Le plus vieux désert du monde meurt pour nos portables et les batteries des voitures électriques
Si la voiture électrique est vécue comme un apport positif à la lutte pour le climat et contre les émissions de gaz polluants en France et en Europe, elle est par contre une vraie catastrophe écologique pour d'autres régions du monde. Comme pour le plus vieux désert du monde, le désert d'Atacama au Chili qui détient 40% des réserves mondiales de lithium l’ingrédient principal utilisé pour... les technologies vertes ! Au premier rang desquelles les batteries pour recharger les voitures électriques et hybrides.
Le désert de sel Atacama est un trésor naturel, national et mondial. Il est aussi le réservoir de la plus ancienne collection de météorites, certaines âgées de plus de 2 millions d’années. Les voitures électriques et hybrides ont donné un immense boom au secteur déjà bien sollicité par les demandes pour fabriquer les batteries des téléphones portables et des ordinateurs. C’est une véritable ruée vers l’or qui s’est déclenchée dans ce « triangle du lithium », dans les déserts de sel de l’Argentine du Chili et de la Bolivie. Mais c’est bien le Chili qui reste leader avec des prix très attractifs dus à des conditions d’extraction optimales.

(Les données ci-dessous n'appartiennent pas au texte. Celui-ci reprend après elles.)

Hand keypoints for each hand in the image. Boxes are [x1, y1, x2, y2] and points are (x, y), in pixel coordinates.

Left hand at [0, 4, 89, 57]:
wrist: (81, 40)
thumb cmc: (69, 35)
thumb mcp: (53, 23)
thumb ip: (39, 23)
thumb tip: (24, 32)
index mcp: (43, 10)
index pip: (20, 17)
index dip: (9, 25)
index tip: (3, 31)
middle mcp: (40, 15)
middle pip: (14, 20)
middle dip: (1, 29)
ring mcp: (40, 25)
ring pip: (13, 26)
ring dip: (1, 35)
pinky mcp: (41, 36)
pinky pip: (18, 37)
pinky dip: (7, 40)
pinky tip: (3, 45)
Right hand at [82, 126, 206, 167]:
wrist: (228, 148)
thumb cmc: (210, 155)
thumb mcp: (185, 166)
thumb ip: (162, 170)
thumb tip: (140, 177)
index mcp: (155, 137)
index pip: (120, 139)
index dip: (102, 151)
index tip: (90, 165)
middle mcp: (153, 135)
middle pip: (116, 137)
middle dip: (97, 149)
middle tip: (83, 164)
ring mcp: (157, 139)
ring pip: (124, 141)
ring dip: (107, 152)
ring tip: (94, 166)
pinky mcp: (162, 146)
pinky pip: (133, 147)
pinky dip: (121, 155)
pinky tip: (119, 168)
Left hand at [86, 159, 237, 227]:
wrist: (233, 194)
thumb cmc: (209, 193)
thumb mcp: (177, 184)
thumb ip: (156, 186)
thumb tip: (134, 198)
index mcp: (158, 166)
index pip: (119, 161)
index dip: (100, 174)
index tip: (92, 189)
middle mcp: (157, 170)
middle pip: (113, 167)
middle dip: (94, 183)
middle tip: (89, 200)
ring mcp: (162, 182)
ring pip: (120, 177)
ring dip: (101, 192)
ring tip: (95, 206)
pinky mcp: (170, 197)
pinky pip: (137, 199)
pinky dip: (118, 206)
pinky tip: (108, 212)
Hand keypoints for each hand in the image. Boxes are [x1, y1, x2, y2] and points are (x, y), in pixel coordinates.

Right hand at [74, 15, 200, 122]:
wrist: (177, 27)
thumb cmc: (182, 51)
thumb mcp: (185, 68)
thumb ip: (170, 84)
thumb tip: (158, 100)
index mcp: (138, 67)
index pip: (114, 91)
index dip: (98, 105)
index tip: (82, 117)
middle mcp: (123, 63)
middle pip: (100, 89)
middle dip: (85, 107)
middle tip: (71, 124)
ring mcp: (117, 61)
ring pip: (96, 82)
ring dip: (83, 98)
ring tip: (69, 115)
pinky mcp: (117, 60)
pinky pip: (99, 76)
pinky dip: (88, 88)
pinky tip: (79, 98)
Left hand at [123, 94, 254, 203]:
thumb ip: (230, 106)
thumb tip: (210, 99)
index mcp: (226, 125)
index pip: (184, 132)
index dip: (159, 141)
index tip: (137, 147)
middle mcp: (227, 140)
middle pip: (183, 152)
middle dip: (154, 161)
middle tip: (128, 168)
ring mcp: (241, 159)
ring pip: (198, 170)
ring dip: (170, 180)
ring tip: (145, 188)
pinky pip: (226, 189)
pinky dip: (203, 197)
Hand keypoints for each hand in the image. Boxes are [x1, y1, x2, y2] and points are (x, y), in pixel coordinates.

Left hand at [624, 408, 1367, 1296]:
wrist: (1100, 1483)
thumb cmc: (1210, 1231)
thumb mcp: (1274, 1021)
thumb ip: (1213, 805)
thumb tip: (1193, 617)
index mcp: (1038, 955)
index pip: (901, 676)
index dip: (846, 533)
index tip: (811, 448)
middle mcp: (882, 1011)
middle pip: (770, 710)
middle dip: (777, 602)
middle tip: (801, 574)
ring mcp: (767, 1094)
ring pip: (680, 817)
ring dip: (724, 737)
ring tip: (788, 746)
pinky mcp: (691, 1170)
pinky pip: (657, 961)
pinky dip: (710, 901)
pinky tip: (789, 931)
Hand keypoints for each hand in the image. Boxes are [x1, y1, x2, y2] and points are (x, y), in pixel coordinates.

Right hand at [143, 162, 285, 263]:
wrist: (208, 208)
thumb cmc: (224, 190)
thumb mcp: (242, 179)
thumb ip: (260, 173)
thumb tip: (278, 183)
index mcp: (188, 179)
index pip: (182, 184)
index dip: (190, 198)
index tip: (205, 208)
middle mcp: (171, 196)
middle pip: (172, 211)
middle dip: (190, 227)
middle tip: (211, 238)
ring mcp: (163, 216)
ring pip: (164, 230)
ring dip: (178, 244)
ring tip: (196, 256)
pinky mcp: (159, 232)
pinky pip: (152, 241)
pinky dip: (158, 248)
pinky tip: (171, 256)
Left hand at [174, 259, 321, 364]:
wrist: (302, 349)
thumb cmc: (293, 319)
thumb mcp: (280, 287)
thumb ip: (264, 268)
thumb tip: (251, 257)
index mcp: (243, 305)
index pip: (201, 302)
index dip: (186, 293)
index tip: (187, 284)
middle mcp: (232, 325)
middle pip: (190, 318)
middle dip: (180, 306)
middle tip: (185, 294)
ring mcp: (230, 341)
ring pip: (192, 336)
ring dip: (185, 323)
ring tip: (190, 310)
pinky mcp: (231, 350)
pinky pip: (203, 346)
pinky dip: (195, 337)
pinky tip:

Pour extraire le lithium, le processus consiste à évaporer l’eau où il est contenu. Les mines assèchent donc le désert. Ce sont déjà 430 milliards de litres d’eau qui ont été perdus sur le seul plateau d’Atacama. Et comme le dit le sous-secrétaire de l’extraction minière Ricardo Irarrazabal Sanchez : « L’extraction minière du lithium ne fait que commencer ». Il assure que le dialogue avec les communautés locales est essentiel, et que le gouvernement mène actuellement des études pour évaluer d’autres déserts de sels où étendre l’exploitation du lithium « pour préserver les lagons de Atacama ».
Les mines d’exploitation de lithium sont gérées par des entreprises privées qui payent un loyer au gouvernement pour l’exploitation des mines. Une partie des profits est reversée sous forme de taxes qui doivent être réinvesties dans des infrastructures à Santiago. Pas de souci à se faire donc quant au partage des profits. Pour les animaux comme pour les peuples qui y vivent, cela signifie la condamnation à disparaître ou à migrer.
Des militants ont organisé des marches pour éveiller l’attention des autorités. Ce que ces habitants du désert dénoncent, ce n’est pas seulement la destruction d’un territoire, c’est aussi la confiscation de leur droit à participer à l’avenir de leurs enfants, sous le prétexte d’un grand projet national mené par « ceux qui savent » ce qui est bon pour eux.
Ils disent : « Nous voulons aussi développer. Mais nous voulons en faire partie. » Ils ont fini par obtenir un arrêt de la cour environnementale à Antofagasta obligeant la principale entreprise d’exploitation et leader mondiale, SQM Sociedad Química y Minera de Chile de freiner ses ambitions d’expansion.
Le combat est loin d’être gagné, et à ce rythme, le désert de sel disparaîtra, entraînant dans sa destruction des effets aussi graves que ceux de la destruction de la forêt amazonienne.
Nous qui utilisons des ordinateurs, des téléphones portables, devant les dégâts causés par l’extraction d’énergies fossiles, nous songeons peut-être à acheter des voitures électriques. La frontière entre les bons et les méchants, entre les exploitants destructeurs de l’environnement et ses défenseurs, n’est pas aussi claire que ce qu’on voudrait bien croire.
À nous d’exiger de nos gouvernements et des entreprises à qui nous achetons des produits, d’avoir une éthique de production. Et pourtant... avec 2 milliards d’individus de plus en 2050, qui seront nés dans le monde des nouvelles technologies, comment imaginer que nous arriverons à limiter la production de lithium ?
Devons-nous en tirer la conclusion que les technologies vertes sont elles une arnaque de plus ? Non. Simplement que si la seule solution que nous trouvons est de remplacer des technologies fossiles par d’autres, sans changer la manière dont nous les utilisons, la quantité de ce que nous produisons et consommons, nous ne ferons que déplacer le problème. Et l'obligation d'accentuer la recherche vers d'autres technologies.